WORK INSTRUCTIONS: Pictures aside, write out the data exactly as it reads.

GIVEN MATERIAL:
##############################

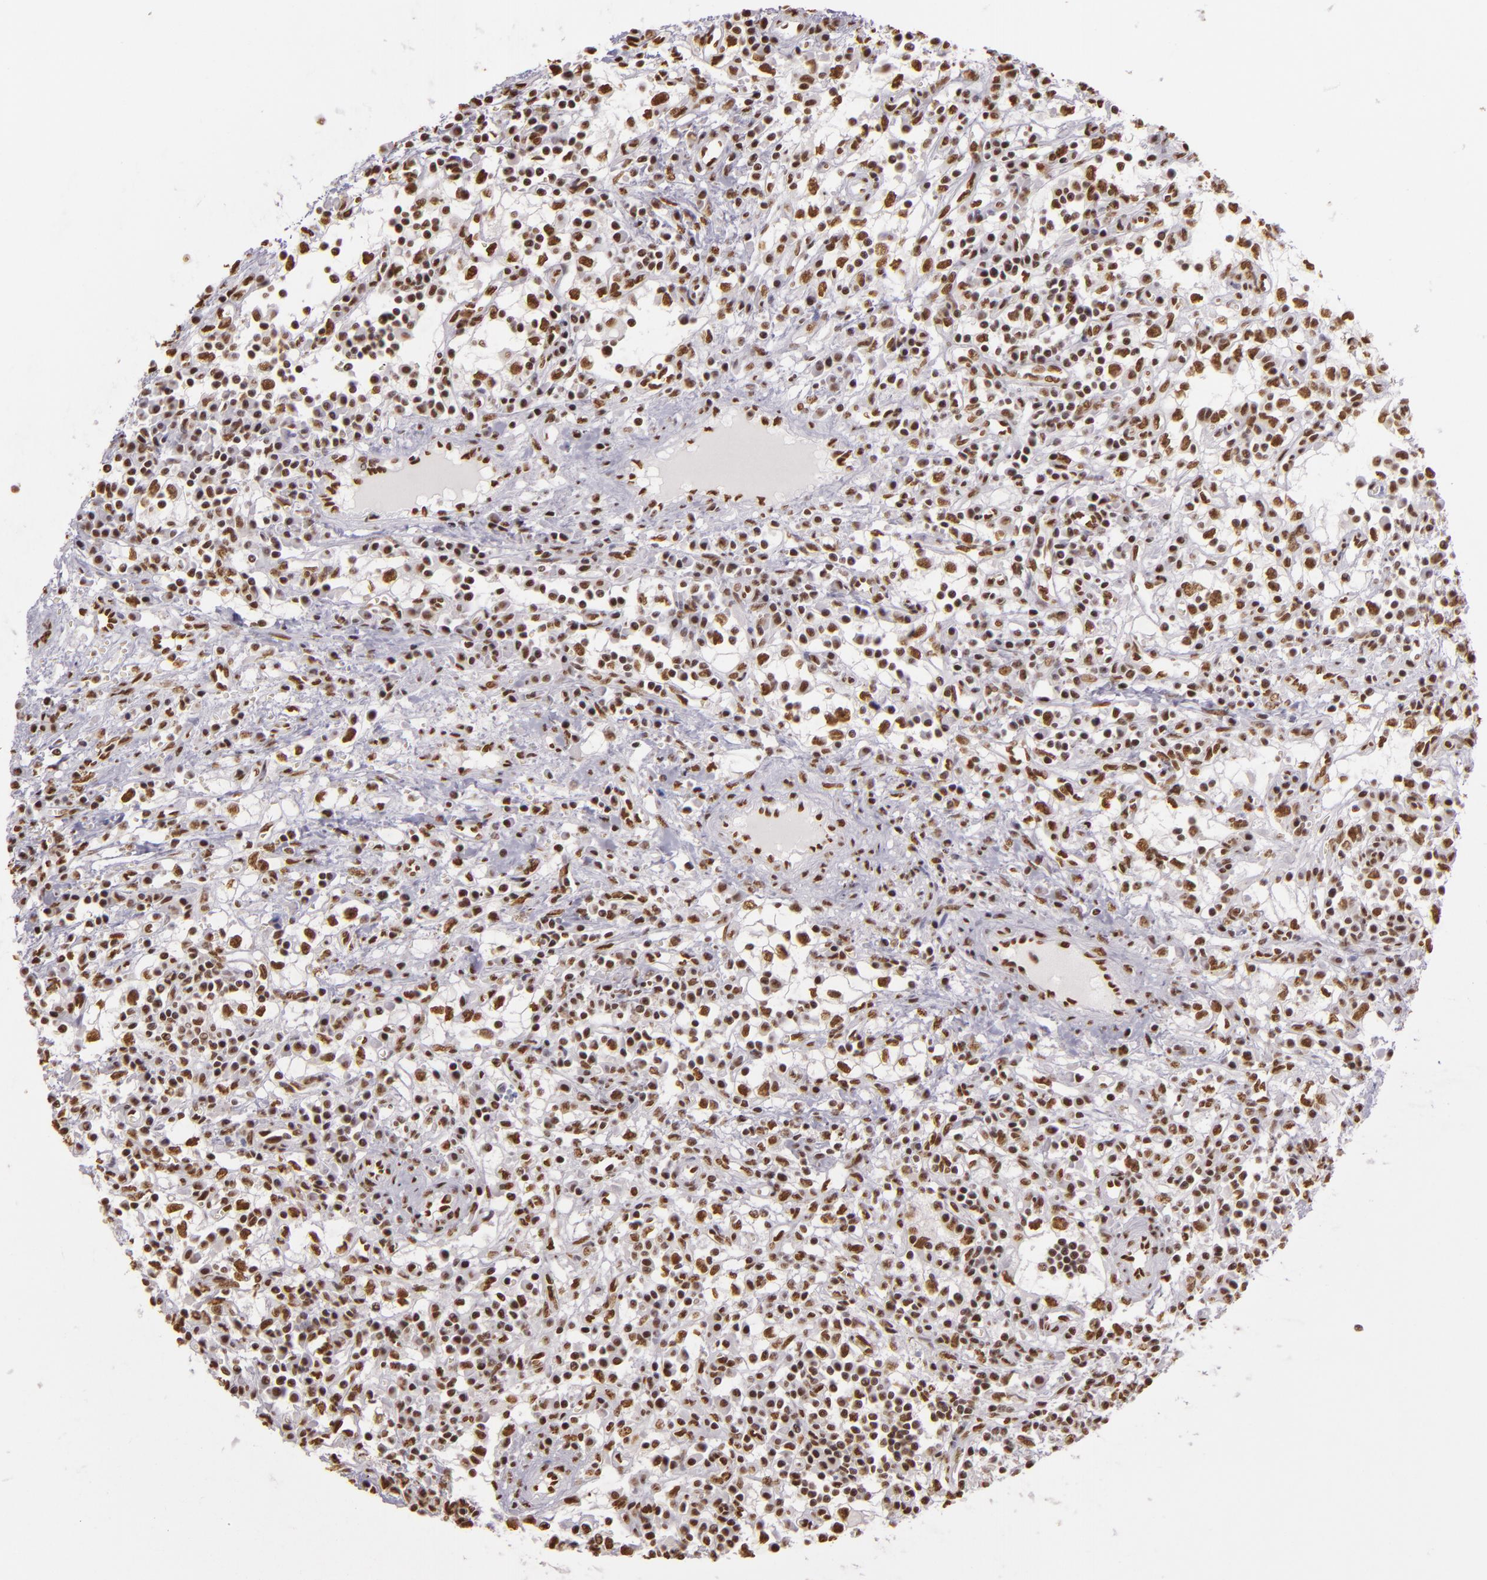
{"staining": {"intensity": "weak", "quantity": ">75%", "location": "nuclear"}, "tissue": "renal cancer", "cell_type": "Tumor cells", "image_type": "cancer", "snomed": [{"axis": "morphology", "description": "Adenocarcinoma, NOS"}, {"axis": "topography", "description": "Kidney"}], "caption": "This is a histology image of immunohistochemistry (IHC) staining of adenocarcinoma (renal), which shows weak expression in the nuclear of tumor cells.", "gene": "PAPOLA", "patient": {"sex": "male", "age": 82}}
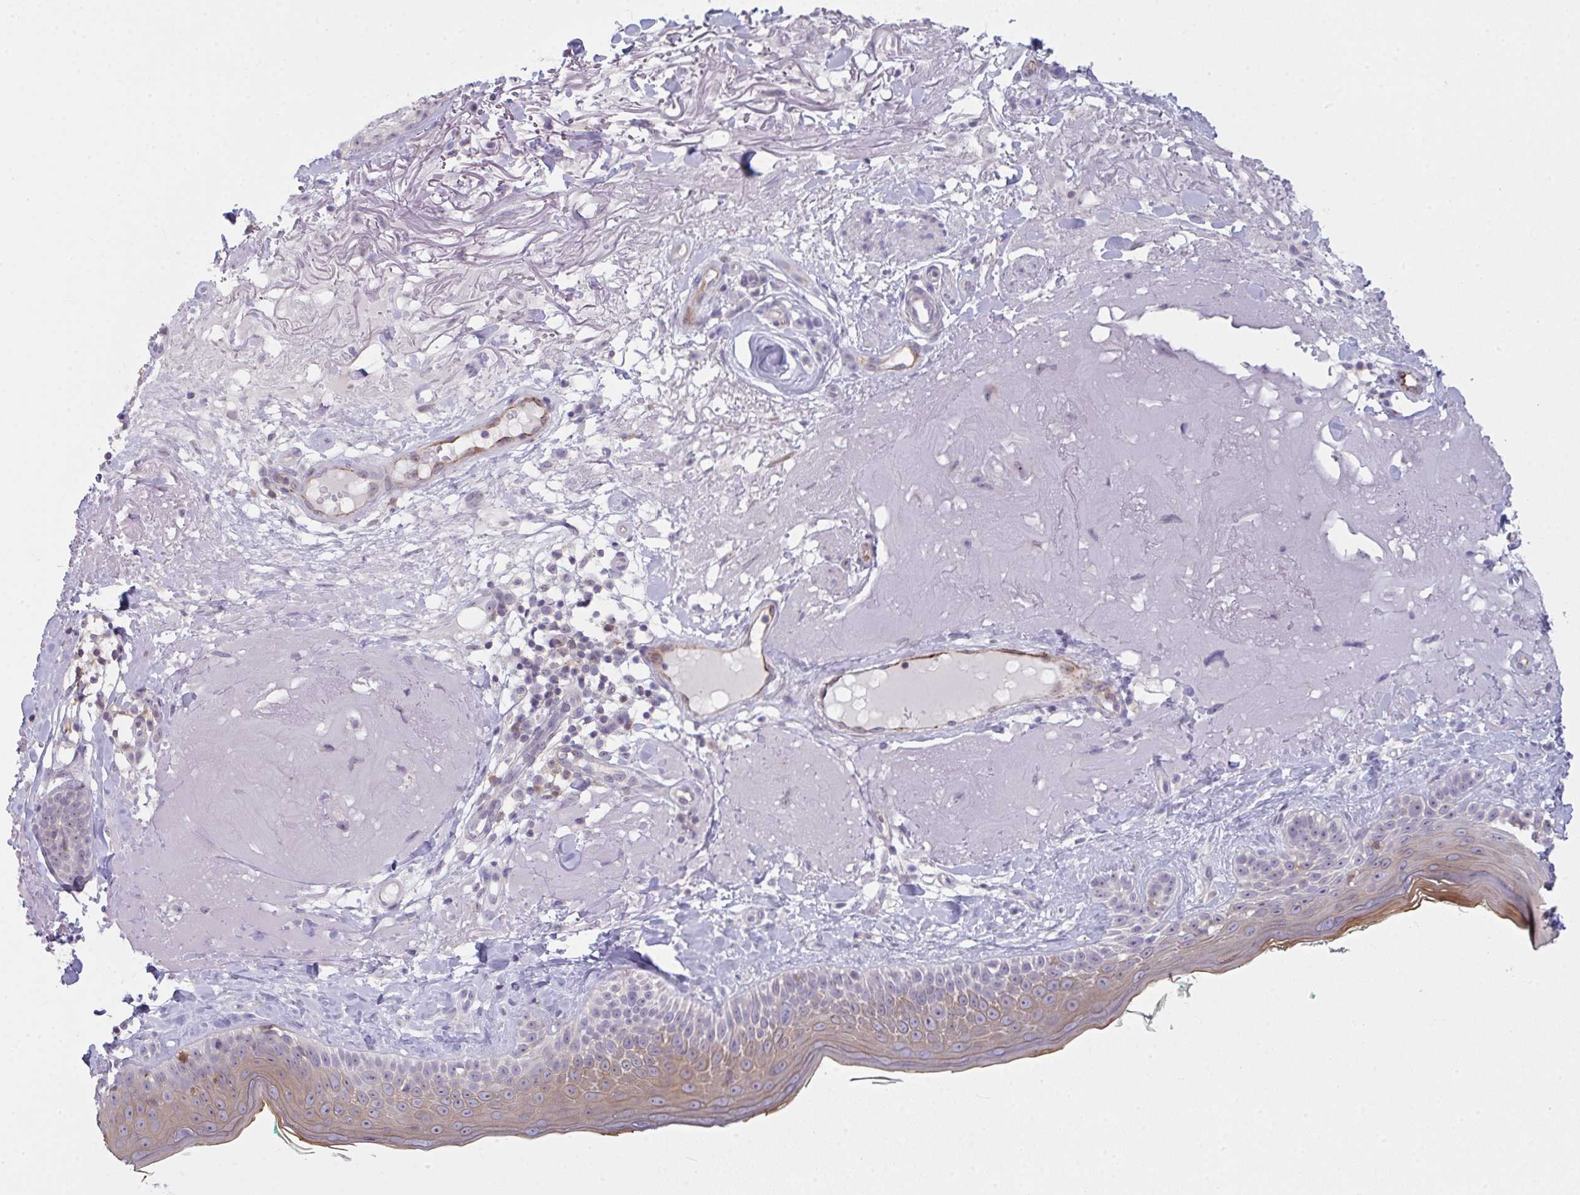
{"staining": {"intensity": "negative", "quantity": "none", "location": "none"}, "tissue": "skin", "cell_type": "Fibroblasts", "image_type": "normal", "snomed": [{"axis": "morphology", "description": "Normal tissue, NOS"}, {"axis": "topography", "description": "Skin"}], "caption": "Unremarkable skin was stained to show a protein in brown. There is no significant positivity in fibroblasts.", "gene": "CD80", "patient": {"sex": "male", "age": 73}}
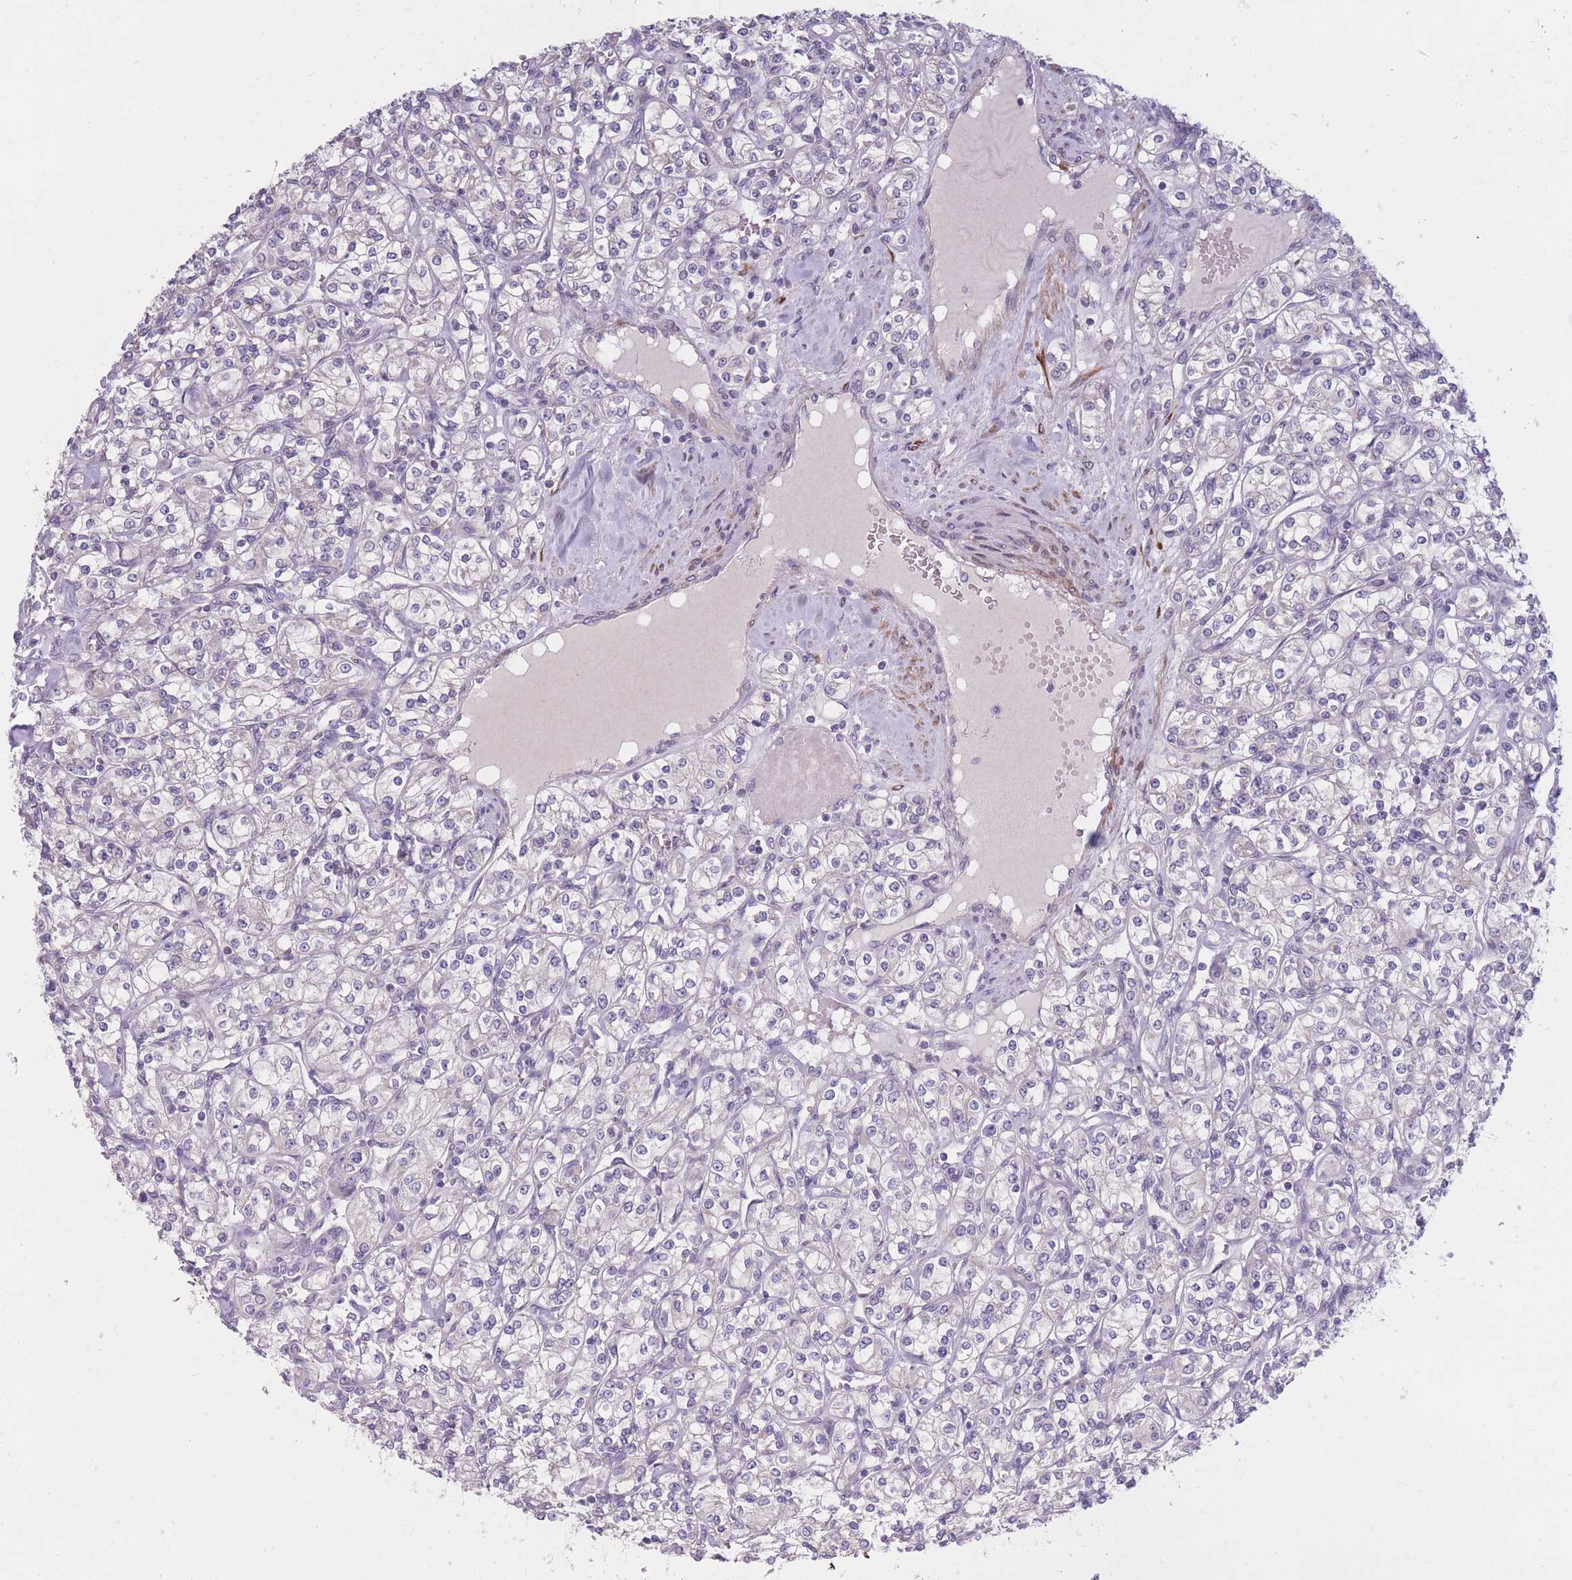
{"staining": {"intensity": "negative", "quantity": "none", "location": "none"}, "tissue": "renal cancer", "cell_type": "Tumor cells", "image_type": "cancer", "snomed": [{"axis": "morphology", "description": "Adenocarcinoma, NOS"}, {"axis": "topography", "description": "Kidney"}], "caption": "Histopathology image shows no significant protein staining in tumor cells of renal cancer (adenocarcinoma).", "gene": "CCNQ", "patient": {"sex": "male", "age": 77}}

##############################

RESPONSE TO THIS EXERCISE:
{"staining": {"intensity": "weak", "quantity": ">75%", "location": "nuclear"}, "tissue": "renal cancer", "cell_type": "Tumor cells", "image_type": "cancer", "snomed": [{"axis": "morphology", "description": "Adenocarcinoma, NOS"}, {"axis": "topography", "description": "Kidney"}], "caption": "This is a histology image of immunohistochemistry (IHC) staining of adenocarcinoma (renal), which shows weak expression in the nuclear of tumor cells.", "gene": "PAPOLA", "patient": {"sex": "male", "age": 82}}
{"staining": {"intensity": "negative", "quantity": "none", "location": "none"}, "tissue": "skin", "cell_type": "Fibroblasts", "image_type": "normal", "snomed": [{"axis": "morphology", "description": "Normal tissue, NOS"}, {"axis": "topography", "description": "Skin"}], "caption": "Unremarkable skin was stained to show a protein in brown. There is no significant positivity in fibroblasts.", "gene": "CD80", "patient": {"sex": "male", "age": 73}}
{"staining": {"intensity": "negative", "quantity": "none", "location": "none"}, "tissue": "renal cancer", "cell_type": "Tumor cells", "image_type": "cancer", "snomed": [{"axis": "morphology", "description": "Adenocarcinoma, NOS"}, {"axis": "topography", "description": "Kidney"}], "caption": "Histopathology image shows no significant protein staining in tumor cells of renal cancer (adenocarcinoma).", "gene": "CCNQ", "patient": {"sex": "male", "age": 77}}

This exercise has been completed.